Sometimes, as a doctor, you just have to examine a patient. Sometimes you need a reading or you need a blood test. But having a distributed infrastructure so you can interact with a patient, on top of remote monitoring and remote care, creates a whole different way of delivering healthcare.

McKinsey: How else might healthcare providers improve outcomes for patients and lessen the strain on hospitals?

Alan Lotvin: One of the hardest problems is preventing avoidable emergency-room visits. There are a lot of conditions for which people go to emergency rooms, even when they don’t really don’t need to. Think about stomach aches, nausea, vomiting.

We’ve done some work to use predictive analytics to help people understand their risk of making an avoidable trip to an emergency room in the next 90 days. And then we deliver messages to them to help them understand where else they could go for care, whether that’s to their doctor or to an urgent-care facility. We’ve been able to reduce those avoidable ER trips by 15 percent in the pilots we’ve done, applying new technologies and connecting patients with the right healthcare infrastructure.

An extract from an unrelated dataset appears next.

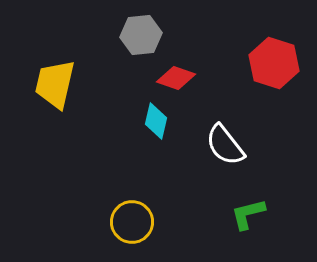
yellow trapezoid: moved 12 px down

Obviously, telehealth and telemedicine are huge right now. I think those will continue to grow. I think most doctors have found that they are effective ways to run big parts of their practice.

McKinsey: You’re not worried that people might choose not to go to the emergency room when they really should?

Alan Lotvin: That does worry me. We’ve seen a tremendous drop-off in hospital utilization, and not just for elective procedures. So you have to ask: Where have all the heart attacks gone? Where have all the chest-pain admissions gone? I think people are having chest pain and saying, “I’m not going to the hospital.” Chest pain is not something that I want people to think about, on their own, at home. But it seems that with COVID-19, people are making these decisions.

The question I think we’ll need to ask is: What does it mean to have a healthcare institution? Why do we need to aggregate high-risk people in one place, where they’re likely to get infected? I suspect that if we can move more care out of traditional settings into alternative sites, including homes, there’s going to be a real increase in people’s willingness to be in hospitals.

McKinsey: What other shortcomings of the healthcare system has COVID-19 highlighted?

Alan Lotvin: Obviously, we’re sitting here at a point in time where we’re not just dealing with COVID-19 in this country. We’re dealing with a tremendous amount of social unrest following the murder of George Floyd. This epidemic is just another example of how our society has failed black and brown Americans. The disproportionate impact it’s had on them, on underserved communities, and on people with preexisting conditions has really laid bare the disparity in access to healthcare across this country.

We need to address that. We need to get better at the management of chronic disease. We need to be better at managing food security. Because all of the risk factors that we talk about as things we want to work on? They affect the groups that are dying of COVID-19 at the highest rates.

McKinsey: As you think about those issues and the likelihood that there will be a resurgence of the COVID-19 outbreak, what gives you hope?

Alan Lotvin: First of all, I think we’ll have a vaccine in record time. I’m not going to predict when, but if you think about the fastest vaccine ever, it took four or five years. We will beat that by a lot this time. I also think we’ll work through issues related to testing and tracing and quarantine, and adapt those to our own norms in the United States.

I’m also hopeful that the disparities in healthcare access and outcomes that we’ve seen across the country will be addressed, both as part of the response to COVID-19 and as part of the very rapid evolution we’re seeing in our society.

Most of these problems are not issues of science or technology. The technologies exist to make major strides. They’re problems of policy and culture. To solve them, we really have to invest in delivering technologies more broadly. But it feels like we’re at a moment where real change is possible.

Comments and opinions expressed by interviewees are their own and do not represent or reflect opinion, policy, position, or endorsement of/by McKinsey & Company.